Is it by chance the little wooden stick which "connects" a violin back and top-soundboard is called a "soul"?




... and at home, is a Buxtehude's harpsichord sonata only to be played in a Versailles-like room or is it good enough while gardening, in the springtime?

Can a theatre enhance any given music and concert?

Same... can a "good" recording venue enhance any given music and record?

... and what about our listening room, at home?

My direct experience in better understanding music and its misteries was greatly improved after I visited the following "special" places:

La Scala - Milan
Concertgebouw - Amsterdam
Kingsway Hall - London (now an impressive Maxonic house)
Carnegie Hall (old and new) - NYC
Mariinsky (Kirov) - St. Petersburg
Sofiensaal - Wien (closed to public but used for recording)
Berlin Philarmonia - Berlin
Wigmore Hall - London
La Fenice - Venice
Notre Dame de Liban - Paris
Tokyo Bunka Kaikan - Tokyo
Salle Pleyel - Paris
Royal Albert Hall - London

... plus several, countless, less flashy/famous theatres and churches in Italy and... ALL these places have their very own character adding it to any given music played and performed there.

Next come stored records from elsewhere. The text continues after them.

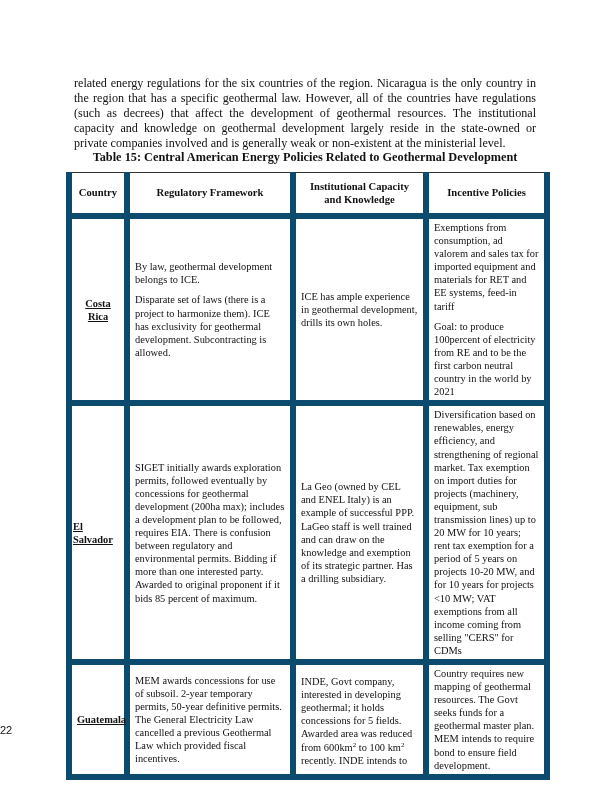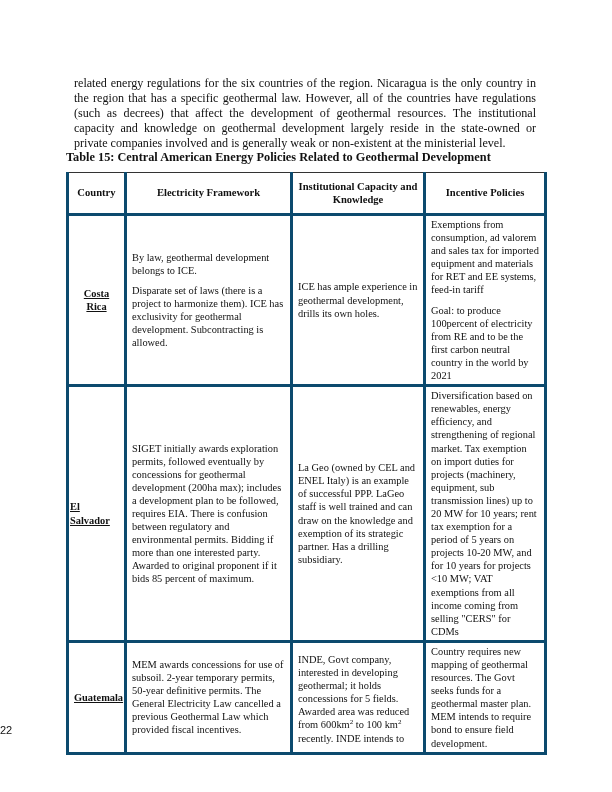--- a/index.html
+++ b/index.html
@@ -9,7 +9,7 @@
            font-size: 12.1px; line-height: 15.1px; text-align: justify; }
   .intro p { margin: 8px; }
   .caption { position: absolute; left: 66px; top: 150px; width: 478px;
-             font-weight: bold; font-size: 12.3px; }
+             text-align: center; font-weight: bold; font-size: 12.3px; }
   table.t { position: absolute; left: 66px; top: 172px; width: 478px;
             border-collapse: collapse; table-layout: fixed; font-size: 10.4px;
             line-height: 13.1px; }

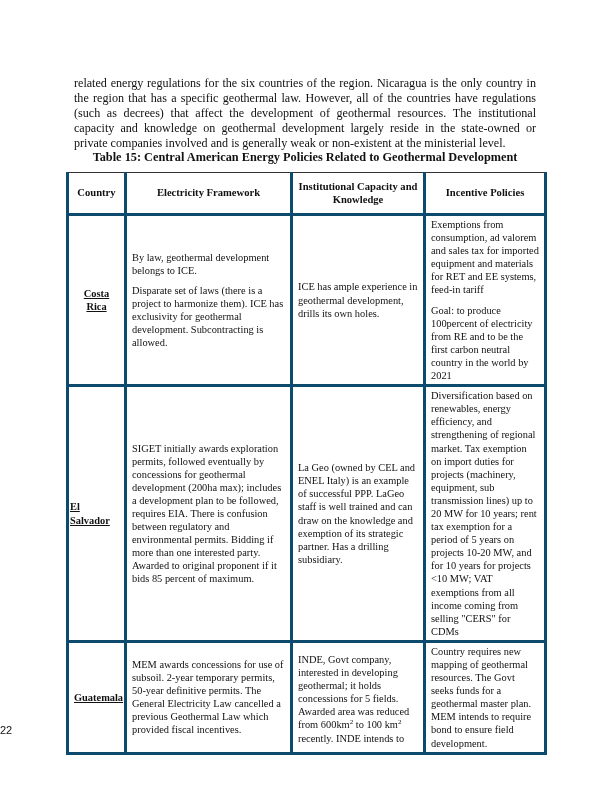--- a/index.html
+++ b/index.html
@@ -49,7 +49,7 @@
   <thead>
     <tr>
       <th>Country</th>
-      <th>Electricity Framework</th>
+      <th>Regulatory Framework</th>
       <th>Institutional Capacity and Knowledge</th>
       <th>Incentive Policies</th>
     </tr>

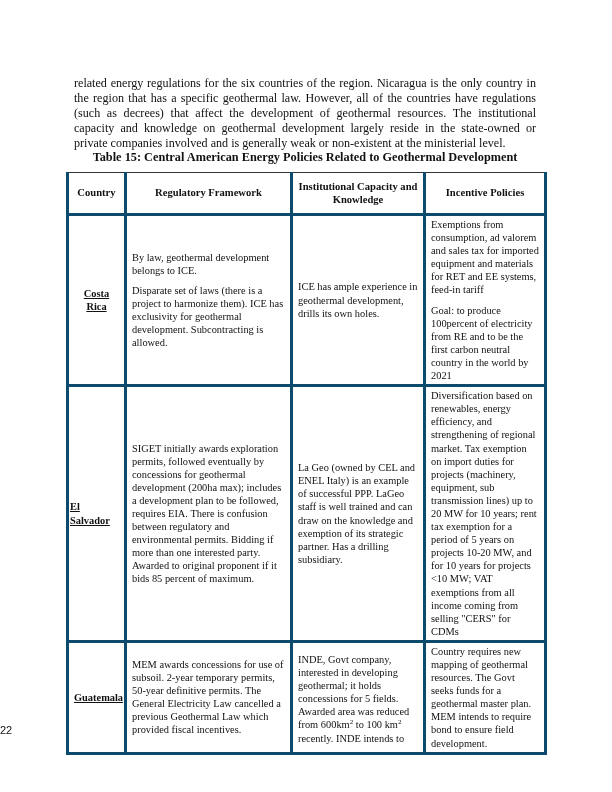--- a/index.html
+++ b/index.html
@@ -13,7 +13,7 @@
   table.t { position: absolute; left: 66px; top: 172px; width: 478px;
             border-collapse: collapse; table-layout: fixed; font-size: 10.4px;
             line-height: 13.1px; }
-  table.t td, table.t th { border: 3px solid #0c4a6e; vertical-align: middle;
+  table.t td, table.t th { border: 6px solid #0c4a6e; vertical-align: middle;
             padding: 2px 5px; }
   table.t th { font-weight: bold; text-align: center; height: 36px;
                border-top: 1px solid #333; border-bottom: 1.5px solid #333;

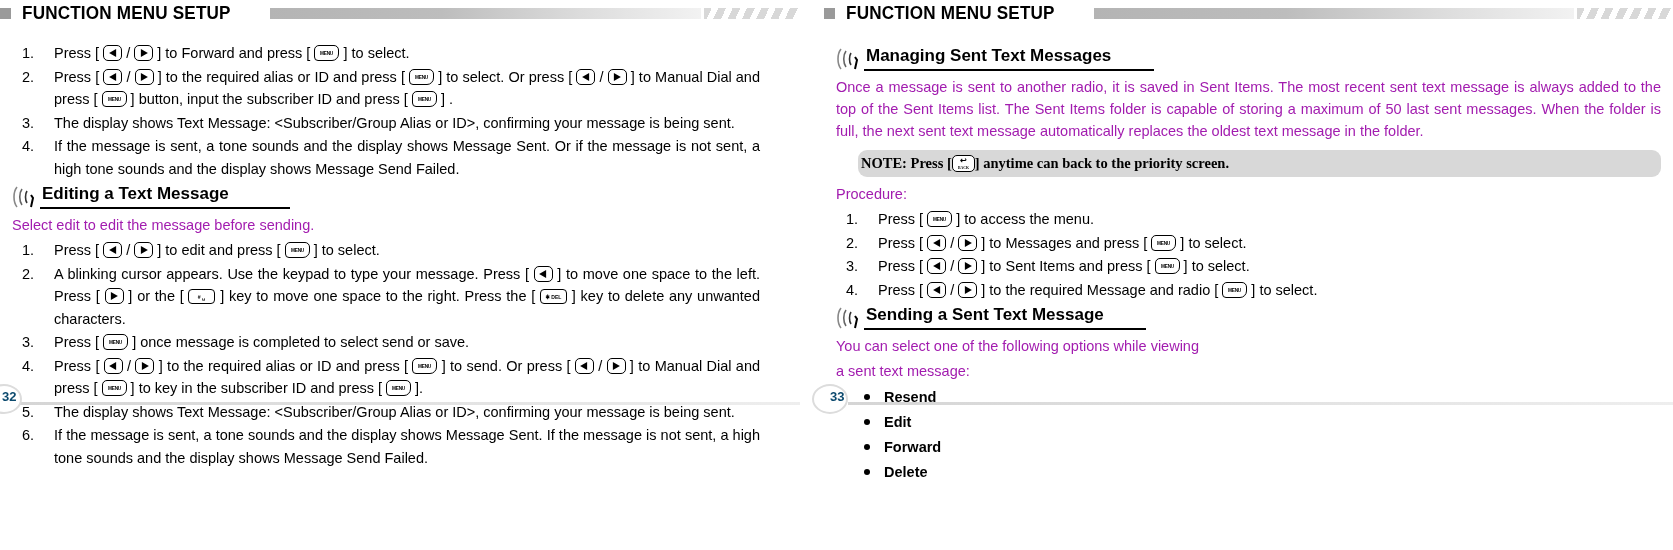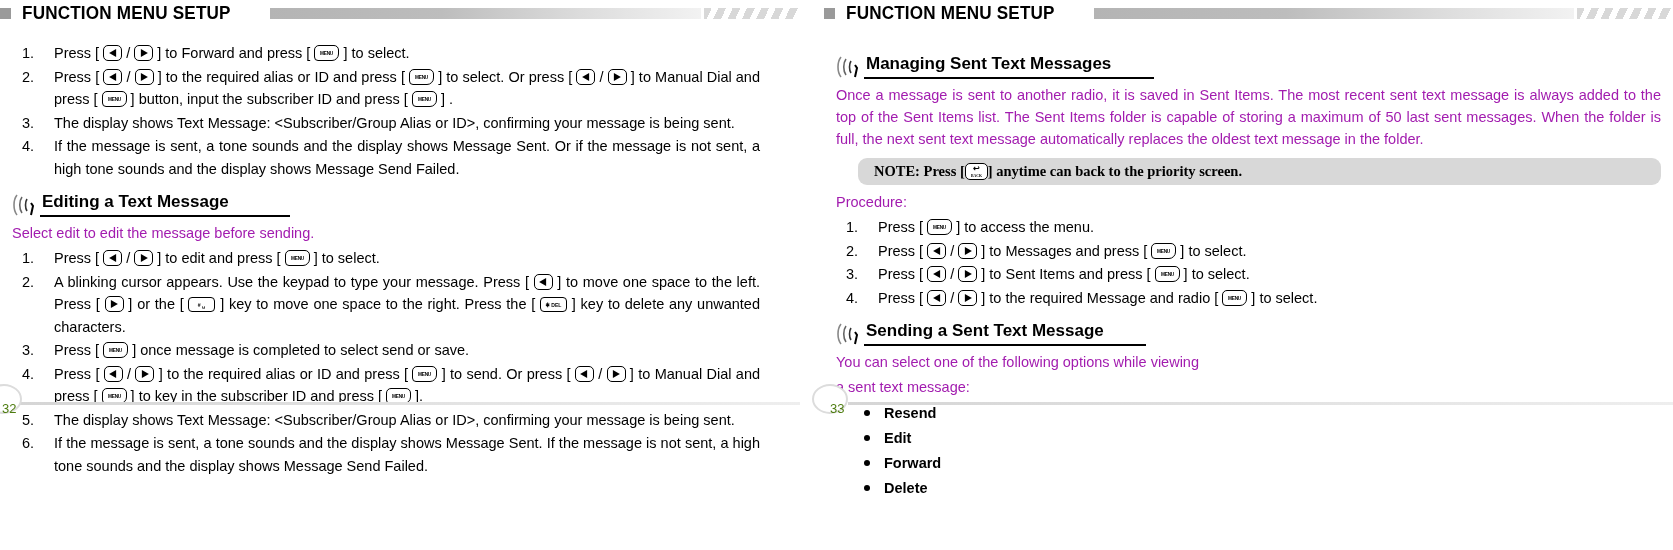--- a/index.html
+++ b/index.html
@@ -52,7 +52,7 @@
   ol.steps.narrow li{text-align:left;}
 
   
-  .sec{position:relative;margin:12px 0 4px 0;height:26px;}
+  .sec{position:relative;margin:4px 0 4px 0;height:26px;}
   .sec .wave{position:absolute;left:0;top:1px;width:34px;height:24px;}
   .sec .stitle{
     position:absolute;left:30px;top:0;

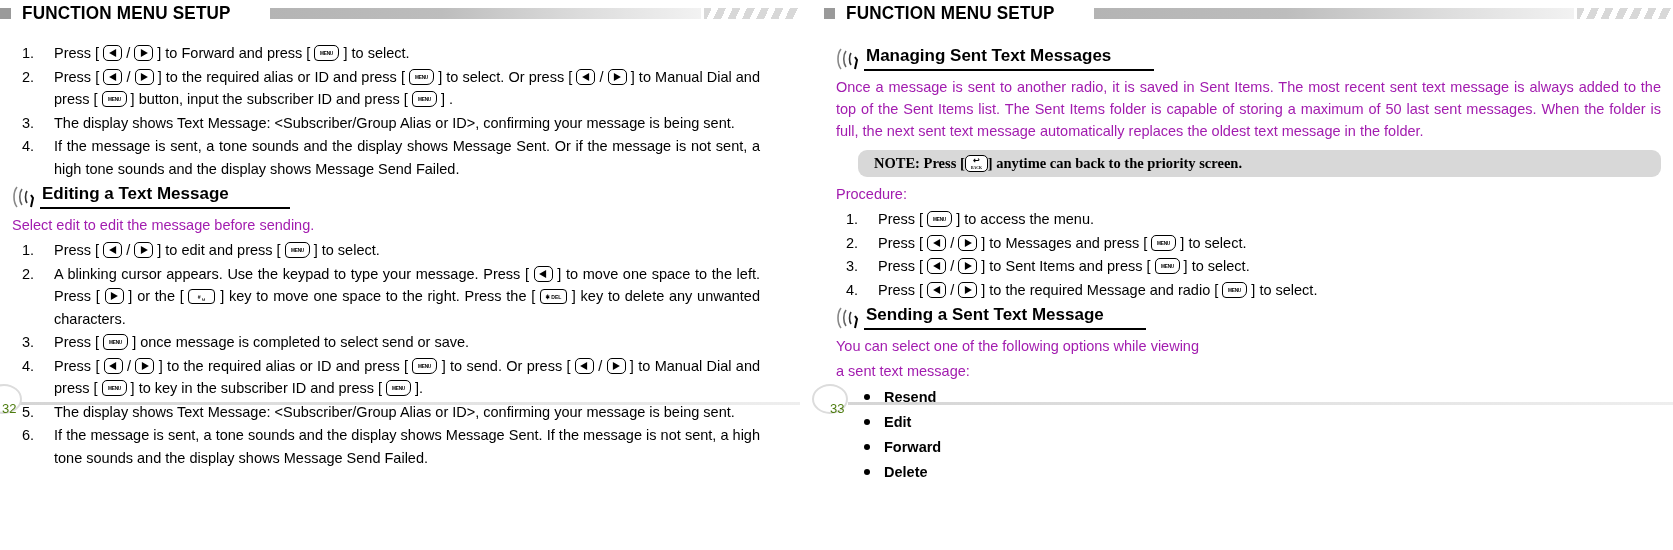--- a/index.html
+++ b/index.html
@@ -66,7 +66,7 @@
   
   .note{
     margin:8px 0 6px 22px;background:#d8d8d8;border-radius:9px;
-    padding:5px 16px;font-family:"Liberation Serif", serif;
+    padding:5px 3px;font-family:"Liberation Serif", serif;
     font-weight:bold;font-size:14.5px;color:#000;
     display:flex;align-items:center;white-space:nowrap;
   }

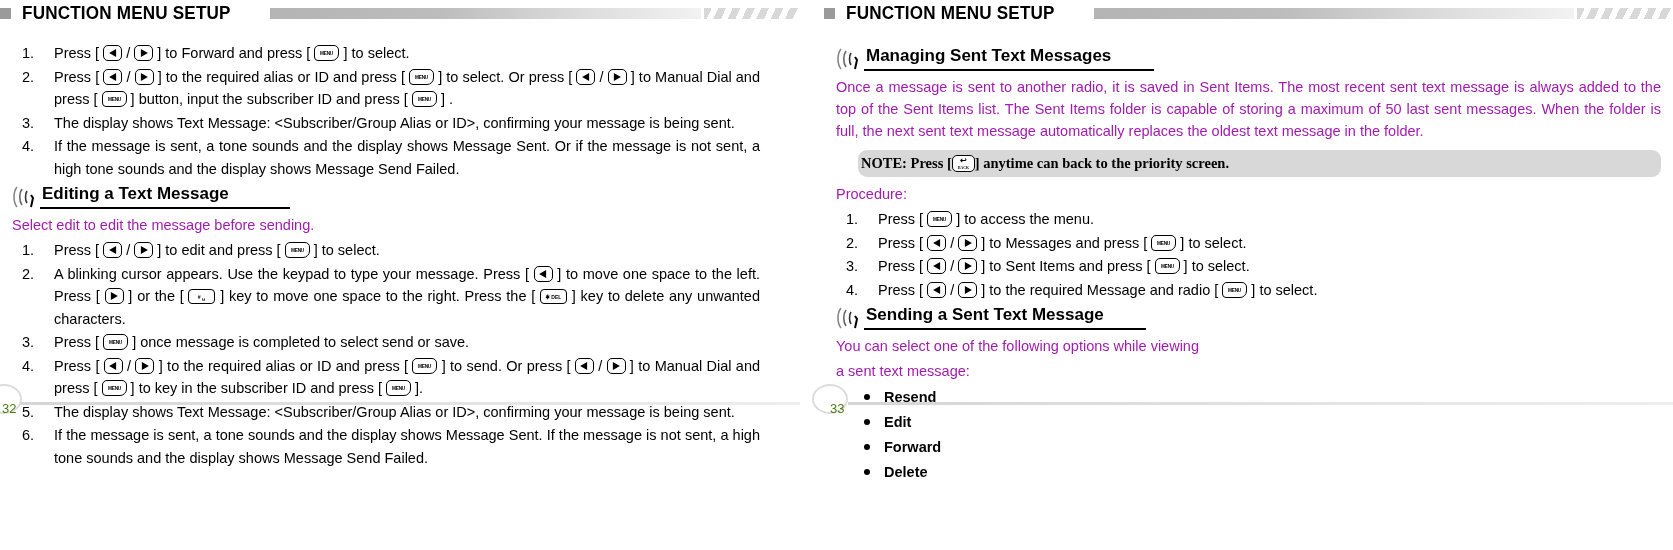--- a/index.html
+++ b/index.html
@@ -133,7 +133,7 @@
     background:#ffffff;border:2px solid #dcdcdc;
   }
   .footer .pg{
-    position:absolute;bottom:0;font-size:13px;color:#4d7c0f;font-weight:normal;
+    position:absolute;bottom:12px;font-size:13px;color:#0c4a6e;font-weight:bold;
   }
   .footer.leftfoot .pill{left:-14px;}
   .footer.leftfoot .pg{left:2px;}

Call me monsieur De Lapalisse;-)))

I visited the above "temples" in a time spanning three decades or so, and - NOT during a concert - I always played the fool doing, if possible, two well defined "noises" - a loud "stomp" with a foot AND a whistle or a single hand-clap... to someway understand the place, its decay and acoustics and, someway, say hello to the noble walls;-)

The "reply" was always different to the previous and to the next.

Again, when I had the chance to attend to a concert in one of the above mentioned venues, the music was felt like a whole - i.e. music interacting with audience and room and me, the listener.

Nor myself neither others in the audience were - I bet it - thinking about fabric covering seats, stage wood or other down-to-earth facts...

"Only" music, straight and powerful...

Very same must happen at home, folks.

If the mind is going to the glowing of tubes or to the cables, music is down-scaled to a by-product of an audio-system... double-basses and tympanis aren't food for our woofers, BUT a precisely chosen colour used by composer and his palette to underline a passage or define a climax.

Our ears, while attending to a concert, are - simply - the best mikes on Earth and this sensation of "Dawn of Hearing", unbiased, pure should be the VERY goal to persue and reach... at home, as well.